Den Ausstieg aus der Atomenergie will er mit der Verstaatlichung der Energiekonzerne «EDF» und «Engie» verknüpfen sowie die Entwicklung der Atomreaktoren der neuesten Generation und die Endlagerstätte in Bure (Lothringen) aufgeben. Mélenchon plant, Fessenheim unverzüglich zu schließen, Schiefergas und fossile Brennstoffe zu verbieten und lokale erneuerbare Energiequellen zu fördern und zu vernetzen. 

François Fillon

 Francois Fillon spricht auf einer Wahlkampfveranstaltung zu den Präsidentschaftwahlen in Frankreich 2017
Foto: Frederic Legrand / COMEO

Der 63-jährige Kandidat der bürgerlich-konservativen Partei «Les Républicains» ist Jurist. Er war mehrmals Minister, 2007-2012 Premierminister unter Präsident Nicolas Sarkozy.
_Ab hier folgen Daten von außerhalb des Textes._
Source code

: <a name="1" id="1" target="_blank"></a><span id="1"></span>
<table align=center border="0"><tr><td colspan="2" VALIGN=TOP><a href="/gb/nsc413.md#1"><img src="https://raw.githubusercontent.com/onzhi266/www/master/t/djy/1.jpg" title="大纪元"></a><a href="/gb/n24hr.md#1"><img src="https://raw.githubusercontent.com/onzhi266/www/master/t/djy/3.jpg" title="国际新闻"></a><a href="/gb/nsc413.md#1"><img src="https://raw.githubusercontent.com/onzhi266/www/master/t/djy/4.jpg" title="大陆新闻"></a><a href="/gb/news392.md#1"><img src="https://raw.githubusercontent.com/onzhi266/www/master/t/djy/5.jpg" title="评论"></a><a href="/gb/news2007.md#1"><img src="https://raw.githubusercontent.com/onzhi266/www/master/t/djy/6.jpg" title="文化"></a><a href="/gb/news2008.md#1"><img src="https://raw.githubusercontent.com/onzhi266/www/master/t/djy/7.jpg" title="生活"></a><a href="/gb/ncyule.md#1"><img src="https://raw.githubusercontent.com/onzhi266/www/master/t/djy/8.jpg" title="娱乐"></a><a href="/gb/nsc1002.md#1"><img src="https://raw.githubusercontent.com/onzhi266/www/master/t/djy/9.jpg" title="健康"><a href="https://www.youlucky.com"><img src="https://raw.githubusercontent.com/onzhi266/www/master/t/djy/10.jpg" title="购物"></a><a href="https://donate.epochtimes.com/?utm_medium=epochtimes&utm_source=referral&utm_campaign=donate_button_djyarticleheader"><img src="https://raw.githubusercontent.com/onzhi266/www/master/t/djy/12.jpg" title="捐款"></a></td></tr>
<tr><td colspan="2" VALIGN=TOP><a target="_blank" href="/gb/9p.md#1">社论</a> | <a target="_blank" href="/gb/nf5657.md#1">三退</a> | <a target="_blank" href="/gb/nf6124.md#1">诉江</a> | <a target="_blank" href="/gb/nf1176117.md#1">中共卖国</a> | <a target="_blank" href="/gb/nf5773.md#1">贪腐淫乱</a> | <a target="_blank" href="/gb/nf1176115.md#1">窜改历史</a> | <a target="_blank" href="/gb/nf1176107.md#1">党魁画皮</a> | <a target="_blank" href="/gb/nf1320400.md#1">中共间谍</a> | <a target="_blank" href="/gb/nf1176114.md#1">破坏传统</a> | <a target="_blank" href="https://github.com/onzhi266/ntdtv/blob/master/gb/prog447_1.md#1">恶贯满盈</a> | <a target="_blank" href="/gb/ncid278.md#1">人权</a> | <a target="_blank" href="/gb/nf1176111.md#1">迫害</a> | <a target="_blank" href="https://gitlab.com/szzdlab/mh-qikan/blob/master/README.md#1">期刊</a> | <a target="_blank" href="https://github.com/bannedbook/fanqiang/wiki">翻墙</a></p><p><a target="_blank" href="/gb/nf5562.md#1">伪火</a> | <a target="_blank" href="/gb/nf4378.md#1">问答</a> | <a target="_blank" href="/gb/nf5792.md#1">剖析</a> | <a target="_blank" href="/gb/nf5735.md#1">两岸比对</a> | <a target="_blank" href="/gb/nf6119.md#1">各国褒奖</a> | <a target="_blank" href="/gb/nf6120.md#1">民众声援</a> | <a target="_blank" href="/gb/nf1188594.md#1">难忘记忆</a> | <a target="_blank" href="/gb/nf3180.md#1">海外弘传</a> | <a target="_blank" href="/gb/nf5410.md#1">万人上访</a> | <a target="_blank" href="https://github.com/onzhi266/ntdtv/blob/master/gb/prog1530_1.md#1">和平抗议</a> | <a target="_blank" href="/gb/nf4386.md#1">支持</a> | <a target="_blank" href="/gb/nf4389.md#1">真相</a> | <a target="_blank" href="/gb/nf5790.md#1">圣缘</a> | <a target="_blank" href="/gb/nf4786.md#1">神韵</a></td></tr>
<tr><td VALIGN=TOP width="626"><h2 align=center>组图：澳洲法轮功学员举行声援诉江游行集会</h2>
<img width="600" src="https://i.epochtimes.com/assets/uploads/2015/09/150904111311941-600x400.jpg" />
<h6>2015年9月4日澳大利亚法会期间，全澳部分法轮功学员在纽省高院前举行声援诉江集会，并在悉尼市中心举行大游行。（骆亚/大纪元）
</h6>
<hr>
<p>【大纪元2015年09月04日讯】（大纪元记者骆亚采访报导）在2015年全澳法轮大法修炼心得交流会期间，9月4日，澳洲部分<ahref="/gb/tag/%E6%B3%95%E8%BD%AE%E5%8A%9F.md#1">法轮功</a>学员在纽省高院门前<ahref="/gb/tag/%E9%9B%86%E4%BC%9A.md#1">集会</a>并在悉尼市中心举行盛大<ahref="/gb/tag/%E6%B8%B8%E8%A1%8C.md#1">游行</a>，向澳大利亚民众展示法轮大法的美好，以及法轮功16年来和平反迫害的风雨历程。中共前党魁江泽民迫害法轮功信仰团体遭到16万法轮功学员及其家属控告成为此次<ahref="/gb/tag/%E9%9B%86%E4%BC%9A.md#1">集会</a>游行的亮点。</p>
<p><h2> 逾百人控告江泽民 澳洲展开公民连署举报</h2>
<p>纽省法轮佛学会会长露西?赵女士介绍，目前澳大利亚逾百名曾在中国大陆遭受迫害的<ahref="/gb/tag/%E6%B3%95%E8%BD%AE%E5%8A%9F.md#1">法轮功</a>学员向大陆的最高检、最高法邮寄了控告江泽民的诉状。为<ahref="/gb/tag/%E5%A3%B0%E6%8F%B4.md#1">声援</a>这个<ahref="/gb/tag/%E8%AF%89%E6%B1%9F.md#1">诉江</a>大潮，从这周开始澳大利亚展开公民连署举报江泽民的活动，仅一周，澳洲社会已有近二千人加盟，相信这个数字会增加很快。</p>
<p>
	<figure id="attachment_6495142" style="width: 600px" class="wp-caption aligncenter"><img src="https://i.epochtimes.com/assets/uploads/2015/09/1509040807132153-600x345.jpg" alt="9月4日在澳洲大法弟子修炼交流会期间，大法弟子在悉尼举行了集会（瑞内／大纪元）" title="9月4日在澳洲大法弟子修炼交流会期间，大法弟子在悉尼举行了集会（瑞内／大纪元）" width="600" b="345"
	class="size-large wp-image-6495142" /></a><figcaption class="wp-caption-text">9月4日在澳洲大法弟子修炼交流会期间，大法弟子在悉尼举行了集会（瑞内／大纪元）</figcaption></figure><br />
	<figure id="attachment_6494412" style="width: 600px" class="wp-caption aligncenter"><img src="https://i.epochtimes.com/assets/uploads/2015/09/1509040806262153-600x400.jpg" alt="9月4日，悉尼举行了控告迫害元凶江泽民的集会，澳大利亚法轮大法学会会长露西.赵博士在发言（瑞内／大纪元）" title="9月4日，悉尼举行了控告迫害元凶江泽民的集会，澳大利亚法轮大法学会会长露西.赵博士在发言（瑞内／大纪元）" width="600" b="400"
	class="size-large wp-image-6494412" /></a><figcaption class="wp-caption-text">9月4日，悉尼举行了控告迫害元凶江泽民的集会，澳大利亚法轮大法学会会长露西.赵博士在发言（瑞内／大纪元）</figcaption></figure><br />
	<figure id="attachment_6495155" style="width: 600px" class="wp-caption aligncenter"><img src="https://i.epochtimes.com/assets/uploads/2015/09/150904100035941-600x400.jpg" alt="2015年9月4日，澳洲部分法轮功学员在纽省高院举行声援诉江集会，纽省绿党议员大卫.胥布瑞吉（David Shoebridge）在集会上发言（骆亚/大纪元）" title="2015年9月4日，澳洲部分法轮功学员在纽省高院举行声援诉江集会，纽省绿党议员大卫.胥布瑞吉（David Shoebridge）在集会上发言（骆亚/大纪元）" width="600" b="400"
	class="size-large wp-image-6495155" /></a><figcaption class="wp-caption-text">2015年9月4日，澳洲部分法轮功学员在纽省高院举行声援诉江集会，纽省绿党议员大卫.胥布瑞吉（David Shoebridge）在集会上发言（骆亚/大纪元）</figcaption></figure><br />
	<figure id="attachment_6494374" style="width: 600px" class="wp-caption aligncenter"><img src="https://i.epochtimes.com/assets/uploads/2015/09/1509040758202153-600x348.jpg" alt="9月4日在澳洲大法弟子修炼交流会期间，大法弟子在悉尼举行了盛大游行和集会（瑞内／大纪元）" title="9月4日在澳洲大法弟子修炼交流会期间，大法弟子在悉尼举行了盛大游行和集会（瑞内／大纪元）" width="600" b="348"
Fillons Programm enthält Maßnahmen zur Förderung der Erneuerbaren Energien und die Schließung der verbliebenen Kohlekraftwerke. Ihm geht es dabei weniger um die Umwelt als um die Konkurrenzfähigkeit des Landes. Er möchte im europäischen Rahmen den Preis des CO2 pro Tonne auf 30 € anheben. Er spricht sich für eine Förderung der Bahn, für die Entwicklung der Elektro- und Gasfahrzeuge aus.

Die Atomkraftwerke des Landes will Fillon moderniersieren und die Laufzeit von 40 auf 60 Jahre erhöhen − vorbehaltlich der Genehmigung der Nuklearsicherheitsbehörde. Er plädiert für einen starken Ausbau der Atomenergie, und die Entwicklung neuer Reaktoren soll vorangetrieben werden. Die Schließung von Fessenheim will er verhindern.

Benoît Hamon

Benoit-Hamon spricht auf einer Wahlkampfveranstaltung zu den Präsidentschaftwahlen in Frankreich 2017
Foto: Mathieu Delmestre / Creative Commons

Der 49-jährige Kandidat der «Parti Socialiste» gehört zu deren linken Flügel. Der frühere Europaabgeordnete war 2012-2014 beigeordneter Minister für soziale Ökonomie und Solidarität, danach wenige Monate Minister für Bildung, Hochschul- und Forschungswesen. Der studierte Historiker war schon in jungen Jahren im sozialistischen Umfeld engagiert. Er wird von den Grünen EELV unterstützt.

Bis 2025 soll der Energiemix zu 50 Prozent aus Erneuerbaren Energien bestehen. Eine grüne Besteuerung soll das jetzige System ersetzen, der Diesel-Ausstieg bis 2025 erfolgen und die Biodiversität geschützt werden. Hamon möchte eine internationale Organisation zum Schutz des Wassers, der Luft und der Biodiversität gründen.

Hamon will die Energiewende zügig umsetzen und innerhalb von 25 Jahren aus der Atomenergie aussteigen. Atomkraftwerke, die das Ende ihrer Laufzeit erreichen, sollen nach und nach geschlossen werden. Qualifizierungsmaßnahmen sollen dem Personal angeboten werden.